Hotels: Worst Week Yet
Highlights include Marriott International, Inc. (MAR), Starwood Hotels & Resorts Worldwide, Inc. (HOT) and Intercontinental Hotels Group (IHG).
The hotel industry posted its work week of 2009 last week, as the recession continues to take its toll.
According to data from Smith Travel Research, Inc., the week ended April 11 was the worst of the year to date, with each primary operating metric posting its largest decline thus far.
Occupancy fell 17.9% year-over-year, while average daily room rate, or ADR, fell 12.5% versus the year-ago period. Together, this resulting in revenue per available room, or RevPAR, falling 28.1% compared to the prior-year period.

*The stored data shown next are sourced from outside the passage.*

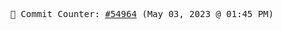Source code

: <p align="center">
    <samp>
        📮 Commit Counter: <a href="https://github.com/Javascript-void0/Javascript-void0/commits/main">#54964</a> (May 03, 2023 @ 01:45 PM)
    </samp>
</p>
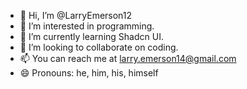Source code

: - 👋 Hi, I’m @LarryEmerson12
- 👀 I’m interested in programming.
- 🌱 I’m currently learning Shadcn UI.
- 💞️ I’m looking to collaborate on coding.
- 📫 You can reach me at larry.emerson14@gmail.com
- 😄 Pronouns: he, him, his, himself

<!---
LarryEmerson12/LarryEmerson12 is a ✨ special ✨ repository because its `README.md` (this file) appears on your GitHub profile.
You can click the Preview link to take a look at your changes.
--->
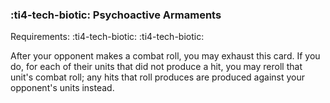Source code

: ### :ti4-tech-biotic: **Psychoactive Armaments**

Requirements: :ti4-tech-biotic: :ti4-tech-biotic:

After your opponent makes a combat roll, you may exhaust this card.
If you do, for each of their units that did not produce a hit, you may reroll that unit's combat roll; any hits that roll produces are produced against your opponent's units instead.
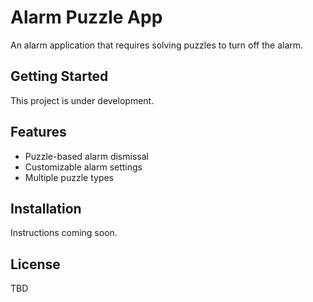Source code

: # Alarm Puzzle App

An alarm application that requires solving puzzles to turn off the alarm.

## Getting Started

This project is under development.

## Features

- Puzzle-based alarm dismissal
- Customizable alarm settings
- Multiple puzzle types

## Installation

Instructions coming soon.

## License

TBD
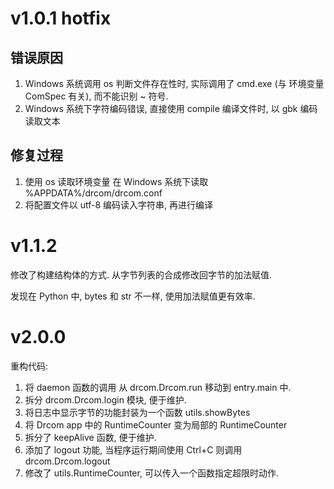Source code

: # v1.0.1 hotfix

## 错误原因

1. Windows 系统调用 os 判断文件存在性时, 实际调用了 cmd.exe (与 环境变量 ComSpec 有关), 而不能识别 ~ 符号.
2. Windows 系统下字符编码错误, 直接使用 compile 编译文件时, 以 gbk 编码读取文本

## 修复过程

1. 使用 os 读取环境变量 在 Windows 系统下读取 %APPDATA%/drcom/drcom.conf
2. 将配置文件以 utf-8 编码读入字符串, 再进行编译

# v1.1.2

修改了构建结构体的方式.
从字节列表的合成修改回字节的加法赋值.

发现在 Python 中, bytes 和 str 不一样, 使用加法赋值更有效率.

# v2.0.0

重构代码:

1. 将 daemon 函数的调用 从 drcom.Drcom.run 移动到 entry.main 中.
2. 拆分 drcom.Drcom.login 模块, 便于维护.
3. 将日志中显示字节的功能封装为一个函数 utils.showBytes
4. 将 Drcom app 中的 RuntimeCounter 变为局部的 RuntimeCounter
5. 拆分了 keepAlive 函数, 便于维护.
6. 添加了 logout 功能, 当程序运行期间使用 Ctrl+C 则调用 drcom.Drcom.logout
7. 修改了 utils.RuntimeCounter, 可以传入一个函数指定超限时动作.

These weekly declines substantially exceed the previous 2009 weekly average declines of 12.3% in occupancy, 7.5% in ADR, and 18.9% in RevPAR.
The fact that both occupancy and ADR posted their worst declines of the year last week is a troubling sign, in our opinion. We believe that it is generally a mistake for hotel operators to cut room rates in an attempt to drive occupancy higher. When those reductions in room rate fail to stem falling occupancy, however, the negative impact on the bottom line is amplified even further.
Higher-end hotels fared worst last week, with occupancy at upscale chains down 22.0%. At upper-upscale chains, ADR was down 18.0% and RevPAR was down 35.9%, representing the largest declines in each metric.
The road ahead clearly remains extremely challenging for the large hotel companies, including Marriott (MAR), Starwood (HOT), and Intercontinental Hotels Group (IHG).
Some macroeconomic signs have pointed towards a potential stabilization of the economy. However, we see no clear sign on the horizon that operating fundamentals in the hotel industry will improve in the near future.